__DATI DEL COMPITO__:
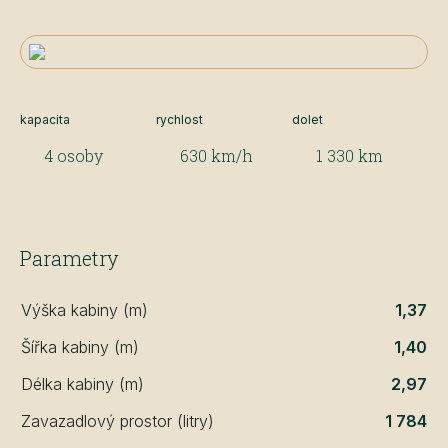
kapacita
rychlost
dolet
4 osoby
630 km/h
1 330 km
Parametry
Výška kabiny (m)
1,37
Šířka kabiny (m)
1,40
Délka kabiny (m)
2,97
Zavazadlový prostor (litry)
1 784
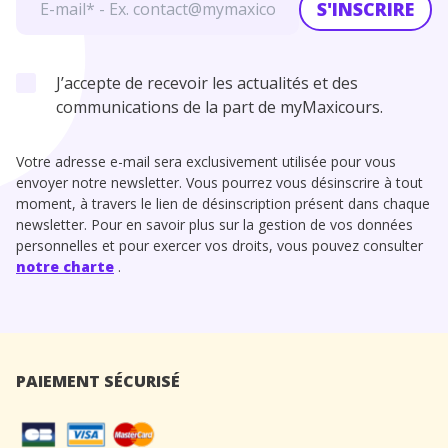
S'INSCRIRE
J’accepte de recevoir les actualités et des
communications de la part de myMaxicours.
Votre adresse e-mail sera exclusivement utilisée pour vous
envoyer notre newsletter. Vous pourrez vous désinscrire à tout
moment, à travers le lien de désinscription présent dans chaque
newsletter. Pour en savoir plus sur la gestion de vos données
personnelles et pour exercer vos droits, vous pouvez consulter
notre charte
.
PAIEMENT SÉCURISÉ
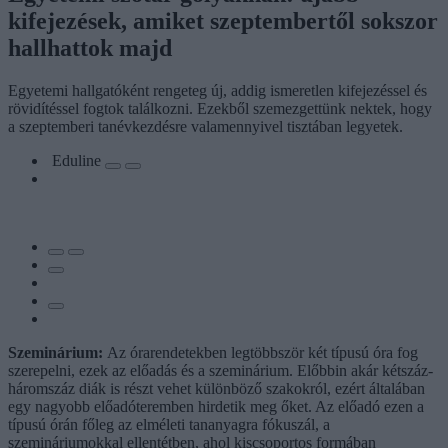
kifejezések, amiket szeptembertől sokszor
hallhattok majd
Egyetemi hallgatóként rengeteg új, addig ismeretlen kifejezéssel és
rövidítéssel fogtok találkozni. Ezekből szemezgettünk nektek, hogy
a szeptemberi tanévkezdésre valamennyivel tisztában legyetek.
Eduline
Szeminárium:
Az órarendetekben legtöbbször két típusú óra fog
szerepelni, ezek az előadás és a szeminárium. Előbbin akár kétszáz-
háromszáz diák is részt vehet különböző szakokról, ezért általában
egy nagyobb előadóteremben hirdetik meg őket. Az előadó ezen a
típusú órán főleg az elméleti tananyagra fókuszál, a
szemináriumokkal ellentétben, ahol kiscsoportos formában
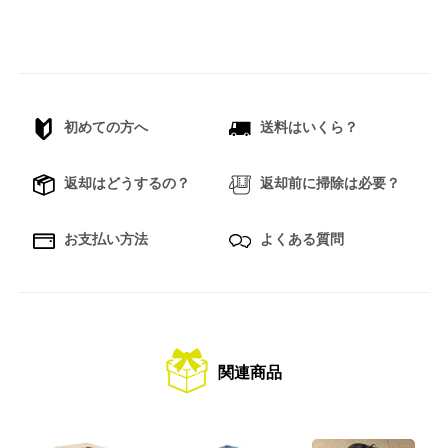
初めての方へ
送料はいくら？
返却はどうするの？
返却前に掃除は必要？
お支払い方法
よくある質問
関連商品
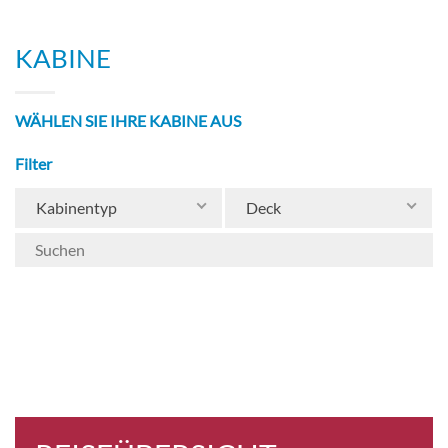
Theateraufführungen wechseln stetig um
Langeweile vorzubeugen. Im Casino können
KABINE
Erwachsene ihr Glück an den Slotmaschinen
oder am Spieltisch herausfordern. Jugendliche
und Kinder können sich in der Video-Arcade,
WÄHLEN SIE IHRE KABINE AUS
beim Laser-Tag spielen, mit dem Grand-Prix-
Rennwagen-Simulator und vieles mehr
Filter
austoben.
Kabinentyp
Deck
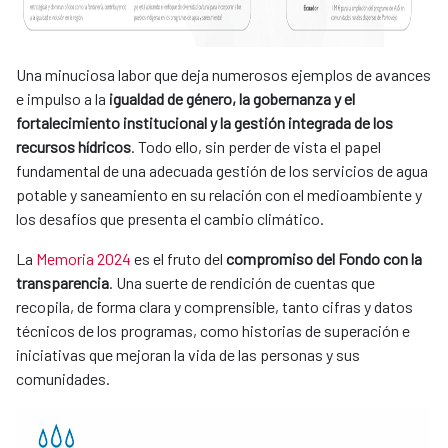
Una minuciosa labor que deja numerosos ejemplos de avances
e impulso a la
igualdad de género, la gobernanza y el
fortalecimiento institucional y la gestión integrada de los
recursos hídricos
. Todo ello, sin perder de vista el papel
fundamental de una adecuada gestión de los servicios de agua
potable y saneamiento en su relación con el medioambiente y
los desafíos que presenta el cambio climático.
La
Memoria 2024
es el fruto del
compromiso del Fondo con la
transparencia
. Una suerte de rendición de cuentas que
recopila, de forma clara y comprensible, tanto cifras y datos
técnicos de los programas, como historias de superación e
iniciativas que mejoran la vida de las personas y sus
comunidades.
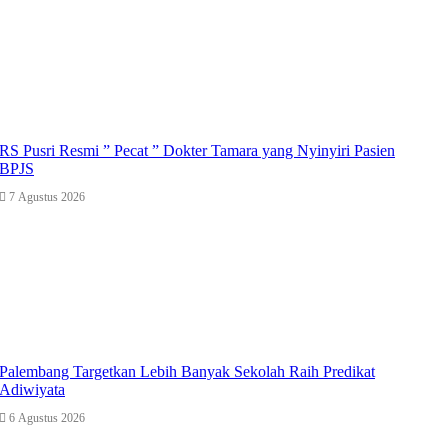
RS Pusri Resmi ” Pecat ” Dokter Tamara yang Nyinyiri Pasien
BPJS
7 Agustus 2026
Palembang Targetkan Lebih Banyak Sekolah Raih Predikat
Adiwiyata
6 Agustus 2026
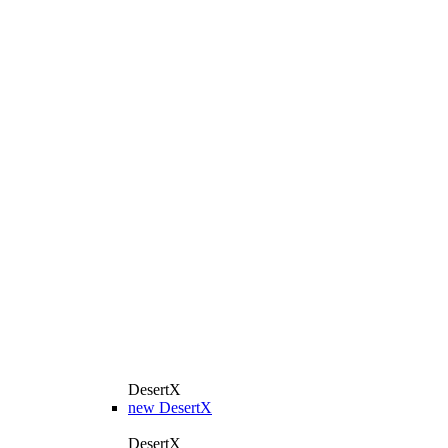
DesertX
new
DesertX
DesertX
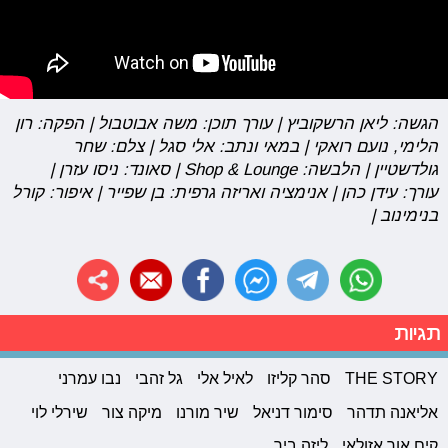
הגשה: ליאן הרשקוביץ | עורך תוכן: משה אבוטבול | הפקה: רון
הלימי, נועם רואקי | במאי ונתב: אלי סגל | צלם: שחר
גולדשטיין | הלבשה: Shop & Lounge | סאונד: ניסו עזרן |
עורך: עידן כהן | אנימציה ואריזה גרפית: בן שפייר | איפור: קורל
בנימינוב |
תגיות
THE STORY
סהר קליזו
לאיל אלי
גל זהבי
נבו עמרני
אליאנה תדהר
סימור דניאל
שיר מורנו
מיקה צור
שירלי לוי
קים אור אזולאי
ליזה ביך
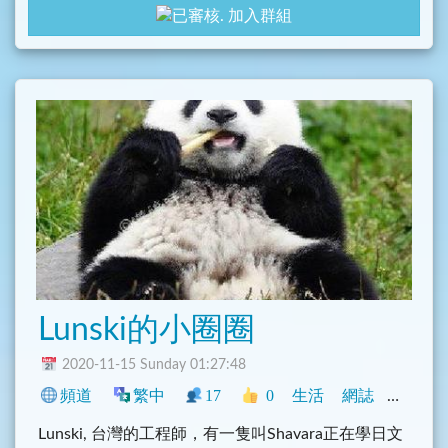
加入群組
Lunski的小圈圈
2020-11-15 Sunday 01:27:48
頻道
繁中
17
0
生活
網誌
中文圈
Lunski, 台灣的工程師，有一隻叫Shavara正在學日文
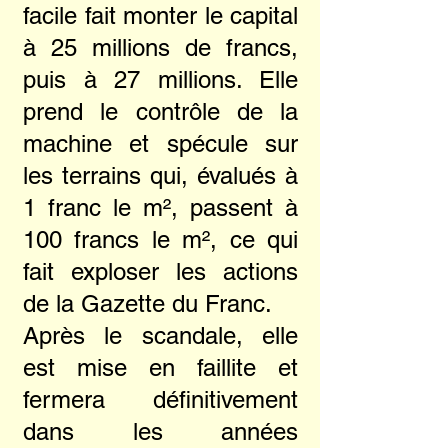
facile fait monter le capital
à 25 millions de francs,
puis à 27 millions. Elle
prend le contrôle de la
machine et spécule sur
les terrains qui, évalués à
1 franc le m², passent à
100 francs le m², ce qui
fait exploser les actions
de la Gazette du Franc.
Après le scandale, elle
est mise en faillite et
fermera définitivement
dans les années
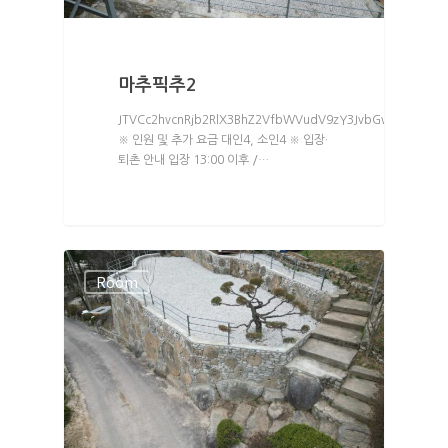
마추픽추2
JTVCc2hvcnRjb2RlX3BhZ2VfbWVudV9zY3JvbGwlMjBtZW51
※ 인원 및 추가 요금 대인4, 소인4 ※ 입장·
퇴촌 안내 입장 13:00 이후 /…
Room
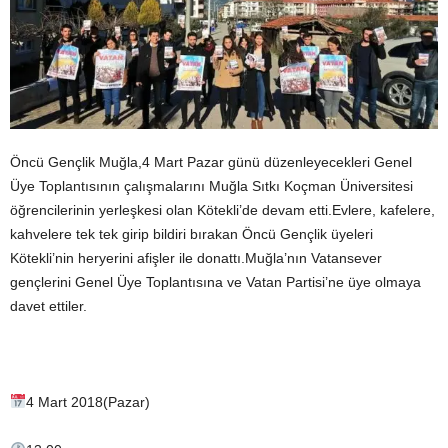
Öncü Gençlik Muğla,4 Mart Pazar günü düzenleyecekleri Genel
Üye Toplantısının çalışmalarını Muğla Sıtkı Koçman Üniversitesi
öğrencilerinin yerleşkesi olan Kötekli’de devam etti.Evlere, kafelere,
kahvelere tek tek girip bildiri bırakan Öncü Gençlik üyeleri
Kötekli’nin heryerini afişler ile donattı.Muğla’nın Vatansever
gençlerini Genel Üye Toplantısına ve Vatan Partisi’ne üye olmaya
davet ettiler.
4 Mart 2018(Pazar)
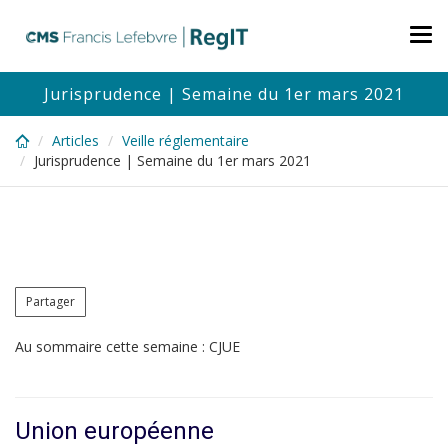
Skip
to
Tog
main
nav
content
Jurisprudence | Semaine du 1er mars 2021
Articles
Veille réglementaire
Jurisprudence | Semaine du 1er mars 2021
Partager
Au sommaire cette semaine : CJUE
Union européenne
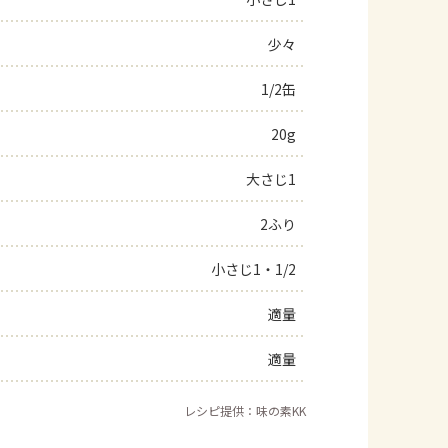
よくあるお問い合わせ
少々
1/2缶
お買い物
20g
AJINOMOTO PARK とは
大さじ1
2ふり
小さじ1・1/2
適量
適量
レシピ提供：味の素KK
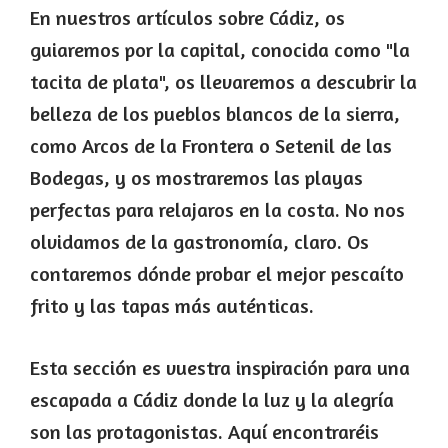
En nuestros artículos sobre Cádiz, os
guiaremos por la capital, conocida como "la
tacita de plata", os llevaremos a descubrir la
belleza de los pueblos blancos de la sierra,
como Arcos de la Frontera o Setenil de las
Bodegas, y os mostraremos las playas
perfectas para relajaros en la costa. No nos
olvidamos de la gastronomía, claro. Os
contaremos dónde probar el mejor pescaíto
frito y las tapas más auténticas.
Esta sección es vuestra inspiración para una
escapada a Cádiz donde la luz y la alegría
son las protagonistas. Aquí encontraréis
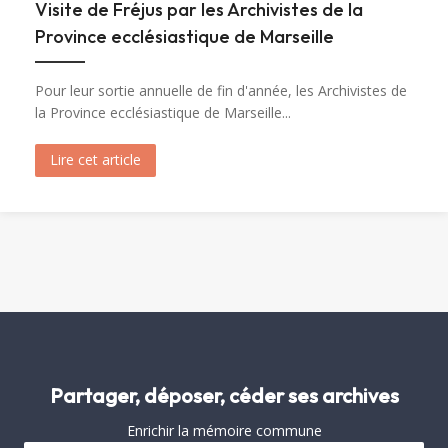
Visite de Fréjus par les Archivistes de la
Province ecclésiastique de Marseille
Pour leur sortie annuelle de fin d'année, les Archivistes de
la Province ecclésiastique de Marseille...
Lire cet article
about Visite de Fréjus par les Archivistes de la 
Partager, déposer, céder ses archives
Enrichir la mémoire commune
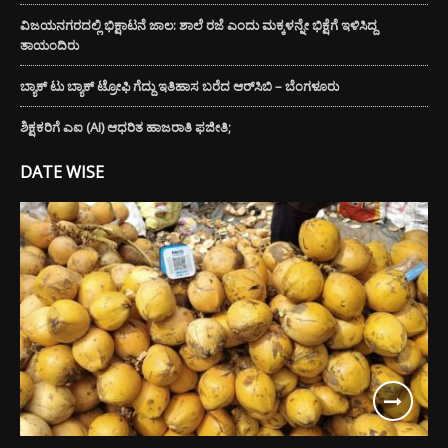
ವಿಜಯನಗರದಲ್ಲಿ ಭಿಕ್ಷಾಟನೆ ಜಾಲ: ಶಾಲೆ ರಜೆ ಎಂದು ಮಕ್ಕಳನ್ನೇ ಭಿಕ್ಷೆಗೆ ಇಳಿಸಿದ್ದ
ತಾಯಂದಿರು
ಬ್ಯಾಕ್ ಟು ಬ್ಯಾಕ್ ಟ್ರೋಫಿ ಗೆದ್ದು ಇತಿಹಾಸ ಬರೆದ ಆರ್‌ಸಿಬಿ – ಬೆಂಗಳೂರು
ಶಿಕ್ಷಕರಿಗೆ ಎಐ (AI) ಆಧರಿತ ಹಾಜರಾತಿ ಫಜೀತಿ;
DATE WISE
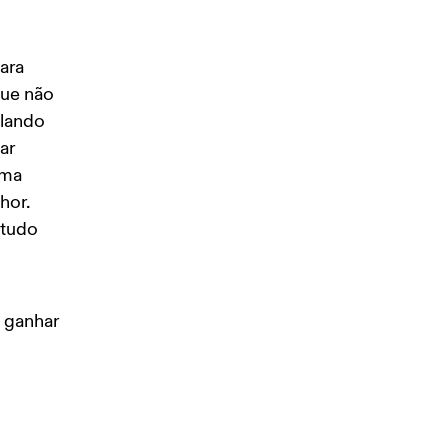
ara 
que não 
ulando 
ar 
uma 
hor. 
 tudo 
 ganhar 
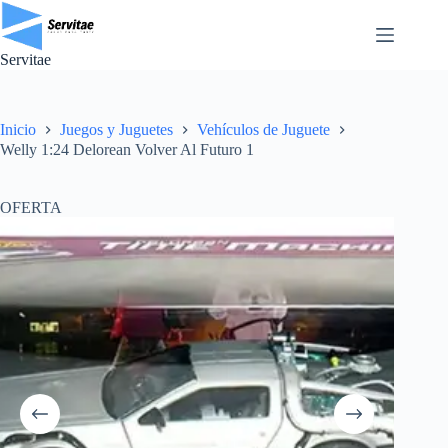
Saltar
al
contenido
Servitae
Inicio
Juegos y Juguetes
Vehículos de Juguete
Welly 1:24 Delorean Volver Al Futuro 1
OFERTA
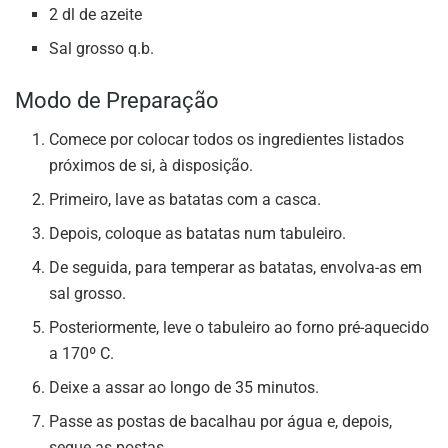
2 dl de azeite
Sal grosso q.b.
Modo de Preparação
Comece por colocar todos os ingredientes listados
próximos de si, à disposição.
Primeiro, lave as batatas com a casca.
Depois, coloque as batatas num tabuleiro.
De seguida, para temperar as batatas, envolva-as em
sal grosso.
Posteriormente, leve o tabuleiro ao forno pré-aquecido
a 170º C.
Deixe a assar ao longo de 35 minutos.
Passe as postas de bacalhau por água e, depois,
seque as postas.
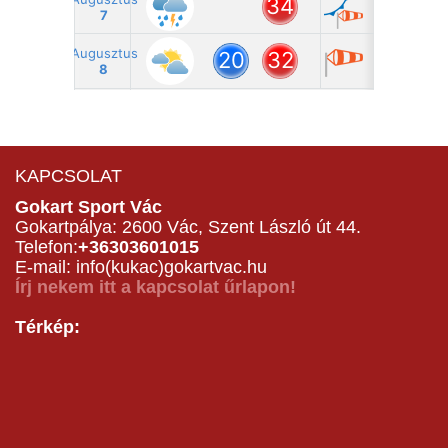
KAPCSOLAT
Gokart Sport Vác
Gokartpálya: 2600 Vác, Szent László út 44.
Telefon:
+36303601015
E-mail: info(kukac)gokartvac.hu
Írj nekem itt a kapcsolat űrlapon!
Térkép:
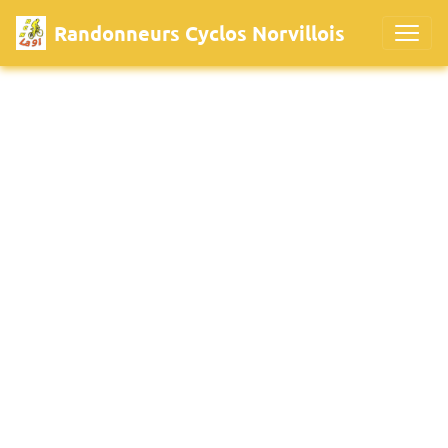
Randonneurs Cyclos Norvillois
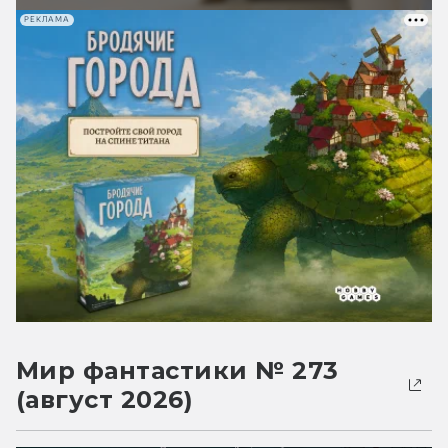
РЕКЛАМА
Мир фантастики № 273
(август 2026)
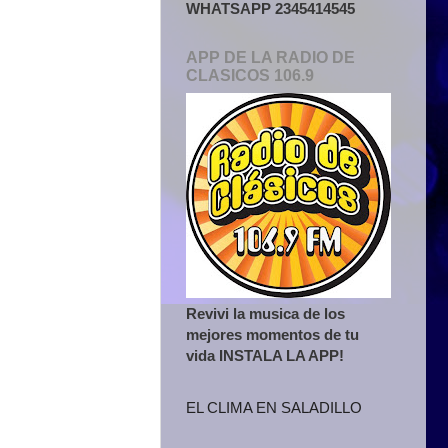
WHATSAPP 2345414545
APP DE LA RADIO DE
CLASICOS 106.9
Revivi la musica de los
mejores momentos de tu
vida INSTALA LA APP!
EL CLIMA EN SALADILLO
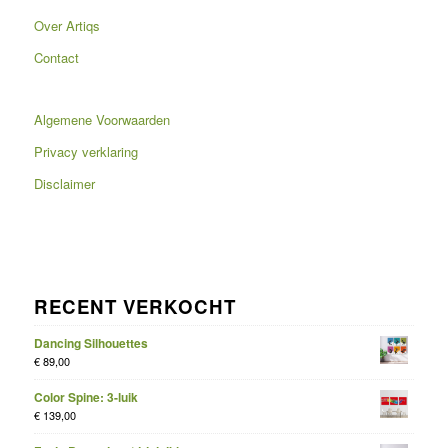
Over Artiqs
Contact
Algemene Voorwaarden
Privacy verklaring
Disclaimer
RECENT VERKOCHT
Dancing Silhouettes
€
89,00
Color Spine: 3-luik
€
139,00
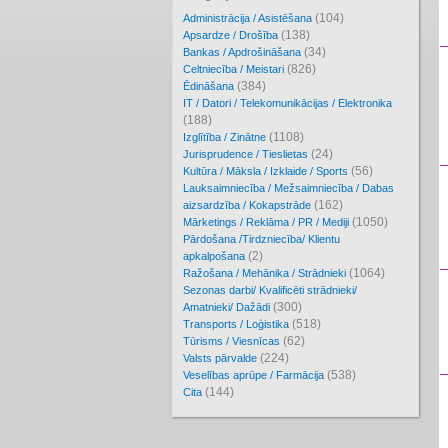
(104)
Administrācija / Asistēšana
(138)
Apsardze / Drošība
(34)
Bankas / Apdrošināšana
(826)
Celtniecība / Meistari
(384)
Ēdināšana
IT / Datori / Telekomunikācijas / Elektronika
(188)
(1108)
Izglītība / Zinātne
(24)
Jurisprudence / Tieslietas
(56)
Kultūra / Māksla / Izklaide / Sports
Lauksaimniecība / Mežsaimniecība / Dabas
(162)
aizsardzība / Kokapstrāde
(1050)
Mārketings / Reklāma / PR / Mediji
Pārdošana /Tirdzniecība/ Klientu
(2)
apkalpošana
(1064)
Ražošana / Mehānika / Strādnieki
Sezonas darbi/ Kvalificēti strādnieki/
(300)
Amatnieki/ Dažādi
(518)
Transports / Loģistika
(62)
Tūrisms / Viesnīcas
(224)
Valsts pārvalde
(538)
Veselības aprūpe / Farmācija
(144)
Cita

__VOCE DEL COMPITO__: Trova nei record sopra ogni riga che contiene la stringa "postas" e riportala senza modifiche.

__RISULTATO DEL COMPITO__:
Passe as postas de bacalhau por água e, depois,
seque as postas.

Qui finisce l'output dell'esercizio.